March 3, 2014 By Mark Draughn Leave a Comment

When I don’t have any new novels from my favorite major authors, I like to browse the cheap e-books at Amazon to try to find new authors. Many of them turn out to be unappealing — not so much because they are badly written but because, like most indie art, they have a somewhat narrow appeal. Of course, when that narrow appeal is aimed straight at me, it’s like digging a random hole and striking gold.

Discovering Toni Dwiggins‘s Forensic Geology series was like that. It’s not that I like geology in particular — I know very little about it — but I do like science, and Dwiggins’s stories all come with a heavy serving of geological science. It feels like real science too, without a lot of gee-whiz speculation. Dwiggins is exploring Michael Crichton territory, but she’s doing it with a far more accurate map.

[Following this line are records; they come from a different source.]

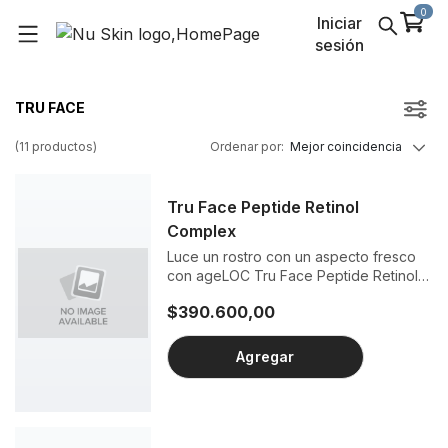
0
Iniciar
sesión
TRU FACE
(
11
productos
)
Ordenar por
:
Mejor coincidencia
Tru Face Peptide Retinol
Complex
Luce un rostro con un aspecto fresco
con ageLOC Tru Face Peptide Retinol
Complex. El secreto reside en su
$390.600,00
fórmula, potenciada por una tecnología
única de péptidos idénticos a los
naturales que multiplica los beneficios
Agregar
del retinol, ayudando a reducir
visiblemente las líneas de expresión, las
arrugas y los poros y a mejorar el tono,
la elasticidad y la tersura de la piel.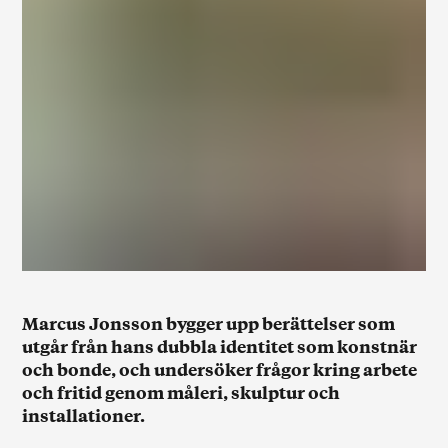
Marcus Jonsson bygger upp berättelser som
utgår från hans dubbla identitet som konstnär
och bonde, och undersöker frågor kring arbete
och fritid genom måleri, skulptur och
installationer.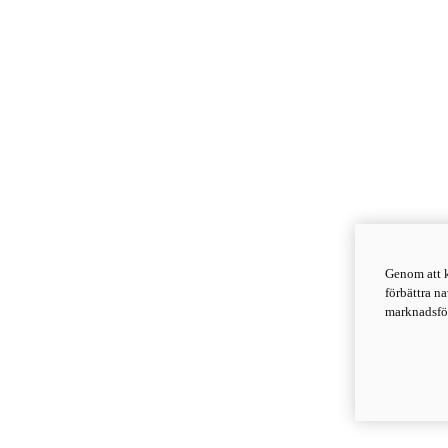
Genom att k
förbättra n
marknadsför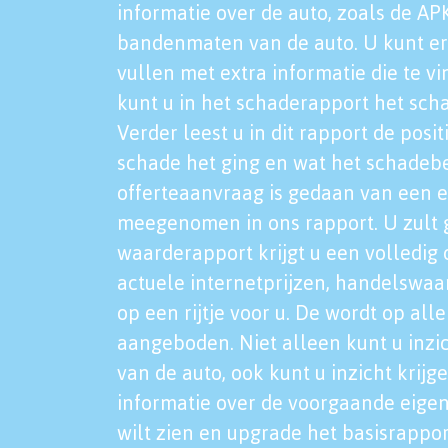
informatie over de auto, zoals de AP
bandenmaten van de auto. U kunt er
vullen met extra informatie die te vi
kunt u in het schaderapport het sch
Verder leest u in dit rapport de posi
schade het ging en wat het schadeb
offerteaanvraag is gedaan van een 
meegenomen in ons rapport. U zult g
waarderapport krijgt u een volledig o
actuele internetprijzen, handelswaa
op een rijtje voor u. De wordt op al
aangeboden. Niet alleen kunt u inzi
van de auto, ook kunt u inzicht krijg
informatie over de voorgaande eigen
wilt zien en upgrade het basisrappor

Badwater introduces us to the forensic geology team of Cassie Oldfield and Walter Shaws as they are brought in to help figure out what happened to a stolen cask of ion-exchange resin beads used to clean radionuclides from the cooling water in a nuclear power plant. Yeah, you read that right. Radioactive beads. There’s no threat that someone will turn this stuff into a bomb, and it won’t melt your face off like the Nazis at the end of Raiders of the Lost Ark. What it will do is give you a fatal dose of invisible radiation that you won’t even notice until it’s far too late. That will happen quickly if you run into a large amount of the stuff, but if you spend too much time around even a small amount, you could be just as dead. I think it’s very cool that Dwiggins didn’t try to jazz up the story by making the radioactive waste into some sort of super-secret super-special radioactive stuff, but instead chose to build her thriller around a realistic depiction of the hazards of radioactive materials.

Volcano Watch takes us to Cassie and Walter’s home town of Mammoth Lakes, where the mayor has just been murdered and the local volcano has been rumbling ominously. Actually, it’s not just a volcano, but a whole volcano system, and the mayor had apparently learned something alarming about it, but nobody knows what. It’s not the usual disaster cliché — there’s no young volcano expert trying desperately to warn the town about the impending eruption while feckless politicians try to suppress the truth because they don’t want to lose tourism dollars. Instead, Dwiggins builds her story around evacuation planning until the volcano erupts (it’s not really a spoiler) and then it switches to a story of survival. The eruption of the volcano is described in extensive detail, and the volcanology feels accurate and not sensationalized.

Quicksilver is the third and most recent installment in the series, although it is technically a prequel. It’s also a novella rather than a full-length novel, so it tells a smaller, tighter story. All of the books in the series feature a significant amount of exploration and outdoor adventure, but Quicksilver focuses on a single expedition, as Cassie and Walter get caught up in a family’s obsessive search for a legendary vein of California gold. It turns out that some gold mining operations use a mercury amalgamation process to extract the gold from the earth, and before it was outlawed, a great deal of mercury was lost into the environment. Mercury is an amazing substance — a metal that’s liquid at normal temperatures — but under the wrong conditions it becomes a deadly cumulative neurotoxin. This fact turns out to be pretty important in Quicksilver.

If the Forensic Geology series sounds like the kind of thing you’d like to read, you might as well read through them in order, starting with Badwater, as I did. If you’re not so sure, I recommended reading Quicksilver first. It’s short and tightly written and it’s a good example of the kind of story that Dwiggins likes to tell. It’s also currently available for download at the low, low introductory price of free. Or you could go all-in and just download the whole set for $3.99.

(I interviewed Toni Dwiggins briefly about the self-publishing business for a post I wrote a couple of months ago.)